FDA Debate: Is Agency Really Doing Its Job?

Dr.Andrew von Eschenbach
AP
Dr.Andrew von Eschenbach

In an editorial today,USA Today calls on the Food and Drug Administration to let dying patients get quicker, easier access to promising, potentially lifesaving or life-extending, developmental drugs.The paper argues that thousands of people in "dire circumstances" deserve "the chance to take a last-ditch gamble".

And in a rare public forum (for example, I haven't interviewed him in nearly a year-and-a-half), FDA Commissioner Dr. Andrew von Eschenbach writes the counterpoint "opposing view" piece: "As a two-time cancer survivor and a cancer specialist, I have witnessed patients struggle to find a solution for their disease and place their hope in an experimental drug.

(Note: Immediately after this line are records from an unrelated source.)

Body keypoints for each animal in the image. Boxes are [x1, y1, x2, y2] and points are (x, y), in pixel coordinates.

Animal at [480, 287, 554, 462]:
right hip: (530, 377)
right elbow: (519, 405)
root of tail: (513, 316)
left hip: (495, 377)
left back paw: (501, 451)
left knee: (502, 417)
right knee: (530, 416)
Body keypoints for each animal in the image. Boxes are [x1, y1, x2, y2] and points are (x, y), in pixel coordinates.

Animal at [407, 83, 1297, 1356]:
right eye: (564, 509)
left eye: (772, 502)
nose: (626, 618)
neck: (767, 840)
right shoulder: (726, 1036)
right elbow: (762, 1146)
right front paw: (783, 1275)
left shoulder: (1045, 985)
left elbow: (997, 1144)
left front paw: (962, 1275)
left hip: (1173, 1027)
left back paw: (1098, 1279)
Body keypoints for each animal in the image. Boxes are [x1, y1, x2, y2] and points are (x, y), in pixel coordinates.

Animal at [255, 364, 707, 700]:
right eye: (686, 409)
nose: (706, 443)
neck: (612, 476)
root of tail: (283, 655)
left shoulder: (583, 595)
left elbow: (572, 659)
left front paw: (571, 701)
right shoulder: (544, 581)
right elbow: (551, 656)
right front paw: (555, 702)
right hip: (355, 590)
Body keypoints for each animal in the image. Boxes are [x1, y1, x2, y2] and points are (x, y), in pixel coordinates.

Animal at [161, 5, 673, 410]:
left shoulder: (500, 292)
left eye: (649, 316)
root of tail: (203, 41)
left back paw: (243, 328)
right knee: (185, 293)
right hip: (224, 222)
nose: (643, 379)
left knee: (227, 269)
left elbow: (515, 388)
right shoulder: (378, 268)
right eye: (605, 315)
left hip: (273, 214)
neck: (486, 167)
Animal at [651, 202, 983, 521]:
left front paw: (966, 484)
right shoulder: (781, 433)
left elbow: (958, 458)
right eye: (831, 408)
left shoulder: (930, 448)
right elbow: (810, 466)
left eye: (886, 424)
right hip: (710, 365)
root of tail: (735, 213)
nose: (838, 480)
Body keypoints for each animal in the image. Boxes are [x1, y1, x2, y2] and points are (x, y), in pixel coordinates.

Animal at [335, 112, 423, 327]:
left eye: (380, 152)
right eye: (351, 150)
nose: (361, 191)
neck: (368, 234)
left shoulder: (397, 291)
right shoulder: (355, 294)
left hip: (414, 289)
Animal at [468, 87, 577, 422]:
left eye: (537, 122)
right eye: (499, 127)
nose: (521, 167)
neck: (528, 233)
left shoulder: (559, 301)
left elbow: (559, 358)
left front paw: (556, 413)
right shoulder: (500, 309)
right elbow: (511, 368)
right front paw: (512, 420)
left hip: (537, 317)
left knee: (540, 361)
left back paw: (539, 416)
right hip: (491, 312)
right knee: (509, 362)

There is, and always must be, a pathway for such options. Nonetheless, allowing mass marketing and promotion of unproven therapies would have serious consequences: false hope and lack of real medical progress that could ultimately lead to control and cure of devastating illnesses."

The FDA is coming under more media and analyst scrutiny regarding its recent drug approval record and the agency is the target of an ongoing protest by investors and patient advocates over its delay in approving Dendreon's Provenge for prostate cancer. In addition, The Wall Street Journal in recent weeks has published two op-ed pieces about the situation. I wonder if the gathering critical mass is what prompted Dr. von Eschenbach to pen the item in today's USA Today.